Tribune Given a Week to Cough Up Info

WILMINGTON, Del. (CN) - The Tribune Co. was given another week to make changes to a disclosure statement before voting can take place on the company's reorganization plan. At a hearing on Thursday, Judge Kevin Carey refused a request by a group of disgruntled creditors to further delay the vote to allow an independent examiner time to submit his report on legal issues over the 2007 leveraged buyout of the company.

That report is due by mid-July.

Meanwhile, the disclosure statement will be sent to creditors with the required changes as well as a ballot for the voting.
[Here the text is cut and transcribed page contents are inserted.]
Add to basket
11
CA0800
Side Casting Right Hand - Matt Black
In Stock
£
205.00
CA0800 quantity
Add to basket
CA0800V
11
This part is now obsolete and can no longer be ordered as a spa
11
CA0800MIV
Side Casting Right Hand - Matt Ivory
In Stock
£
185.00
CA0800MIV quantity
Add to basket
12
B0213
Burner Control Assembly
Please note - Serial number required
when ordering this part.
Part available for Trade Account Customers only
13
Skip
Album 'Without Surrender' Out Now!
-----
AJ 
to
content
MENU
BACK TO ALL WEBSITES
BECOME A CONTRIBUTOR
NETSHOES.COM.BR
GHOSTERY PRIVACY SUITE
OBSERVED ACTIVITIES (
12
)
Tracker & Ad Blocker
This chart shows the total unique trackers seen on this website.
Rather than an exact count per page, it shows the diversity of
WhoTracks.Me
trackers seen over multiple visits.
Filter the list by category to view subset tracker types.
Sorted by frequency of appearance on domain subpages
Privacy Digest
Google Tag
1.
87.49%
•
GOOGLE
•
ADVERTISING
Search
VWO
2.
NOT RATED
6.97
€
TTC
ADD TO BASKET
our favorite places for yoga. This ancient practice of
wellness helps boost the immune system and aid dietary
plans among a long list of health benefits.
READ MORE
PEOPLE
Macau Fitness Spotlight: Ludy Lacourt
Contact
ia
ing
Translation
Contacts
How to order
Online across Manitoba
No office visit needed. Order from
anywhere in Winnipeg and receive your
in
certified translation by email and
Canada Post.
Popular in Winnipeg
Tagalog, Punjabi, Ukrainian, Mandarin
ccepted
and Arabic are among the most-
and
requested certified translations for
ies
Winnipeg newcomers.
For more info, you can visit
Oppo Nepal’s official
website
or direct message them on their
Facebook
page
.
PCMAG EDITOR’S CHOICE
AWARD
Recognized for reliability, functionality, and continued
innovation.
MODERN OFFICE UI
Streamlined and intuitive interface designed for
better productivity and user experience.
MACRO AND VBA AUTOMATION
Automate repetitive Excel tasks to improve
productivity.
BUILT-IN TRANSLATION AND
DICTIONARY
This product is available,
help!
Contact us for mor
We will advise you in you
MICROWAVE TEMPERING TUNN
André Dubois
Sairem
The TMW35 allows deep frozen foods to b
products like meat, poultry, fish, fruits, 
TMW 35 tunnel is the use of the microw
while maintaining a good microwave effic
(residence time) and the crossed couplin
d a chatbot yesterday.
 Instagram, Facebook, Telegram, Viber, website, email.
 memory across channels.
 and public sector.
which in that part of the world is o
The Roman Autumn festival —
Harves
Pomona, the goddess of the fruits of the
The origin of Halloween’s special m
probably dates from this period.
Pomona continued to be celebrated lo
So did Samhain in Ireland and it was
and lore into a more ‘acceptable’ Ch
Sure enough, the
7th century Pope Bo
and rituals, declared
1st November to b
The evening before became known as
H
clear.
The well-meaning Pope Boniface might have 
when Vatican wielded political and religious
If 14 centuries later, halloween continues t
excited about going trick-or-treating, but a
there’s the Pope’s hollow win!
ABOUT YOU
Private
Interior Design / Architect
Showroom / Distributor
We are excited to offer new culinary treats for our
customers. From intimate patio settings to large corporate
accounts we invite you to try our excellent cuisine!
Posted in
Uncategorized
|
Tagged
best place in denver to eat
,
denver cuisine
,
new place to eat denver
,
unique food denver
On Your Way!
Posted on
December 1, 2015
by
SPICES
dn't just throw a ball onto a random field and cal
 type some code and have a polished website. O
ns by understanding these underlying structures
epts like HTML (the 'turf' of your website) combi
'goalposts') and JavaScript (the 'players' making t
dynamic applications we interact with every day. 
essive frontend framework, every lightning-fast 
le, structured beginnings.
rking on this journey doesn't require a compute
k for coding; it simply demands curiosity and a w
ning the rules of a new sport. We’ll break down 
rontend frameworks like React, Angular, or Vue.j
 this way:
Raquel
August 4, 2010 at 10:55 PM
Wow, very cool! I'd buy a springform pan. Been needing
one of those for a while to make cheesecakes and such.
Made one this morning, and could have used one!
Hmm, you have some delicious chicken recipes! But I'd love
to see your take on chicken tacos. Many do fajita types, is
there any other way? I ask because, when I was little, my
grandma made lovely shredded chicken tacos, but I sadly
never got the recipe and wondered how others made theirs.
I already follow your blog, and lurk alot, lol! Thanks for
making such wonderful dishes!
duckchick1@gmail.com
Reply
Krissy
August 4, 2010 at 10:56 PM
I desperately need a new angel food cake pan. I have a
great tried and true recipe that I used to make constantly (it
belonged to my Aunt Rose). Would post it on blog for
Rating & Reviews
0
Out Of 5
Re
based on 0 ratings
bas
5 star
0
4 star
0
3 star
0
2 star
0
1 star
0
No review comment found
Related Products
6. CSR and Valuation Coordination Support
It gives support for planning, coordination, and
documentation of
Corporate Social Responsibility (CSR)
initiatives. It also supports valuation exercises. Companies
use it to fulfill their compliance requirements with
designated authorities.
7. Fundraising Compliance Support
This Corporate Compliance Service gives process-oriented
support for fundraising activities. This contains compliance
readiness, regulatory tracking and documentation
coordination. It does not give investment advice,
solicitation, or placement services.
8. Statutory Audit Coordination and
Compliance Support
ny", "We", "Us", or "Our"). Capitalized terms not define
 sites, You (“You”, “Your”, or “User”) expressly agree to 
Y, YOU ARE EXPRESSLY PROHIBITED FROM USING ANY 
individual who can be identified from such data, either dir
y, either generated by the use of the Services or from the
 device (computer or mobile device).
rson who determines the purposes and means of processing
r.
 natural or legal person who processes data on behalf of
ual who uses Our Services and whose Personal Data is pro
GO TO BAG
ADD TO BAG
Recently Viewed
Carey said the changes must include additional information submitted by critics of the plan in the form of three-page letters, stating what makes the settlement unfair as it relates to the 2007 leveraged buyout that left the company insolvent. The letters must also include details on the source of the funds used to finance the deal.

Voting must be concluded by July 30 so Carey can consider the results before making a decision over whether to approve the Tribune Co.'s reorganization plan.

Senior debtors who loaned the company $8.7 billion want to run the multi-conglomerate media company when it emerges from bankruptcy reorganization. Junior debtors are the main roadblock to that outcome, given that they have $3.6 billion in the company and will more than likely get next to nothing out of it unless they can successfully contend that the leveraged buyout was fraudulent.

Objections from many of these junior creditors were filed prior to the May 20 hearing; one characterized the disclosure statement as a "non-disclosure statement."

They were not the only objectors to Tribune's reorganization plan. A previously silent contingent from the senior creditor group expressed anger over the limited information included in the disclosure statement related to the leveraged buyout, which was the source of most if not all of the objections.

The debtors have until mid-August to win approval for their plan, although there are many contingent factors and opposing camps that must be reconciled before that milestone is met.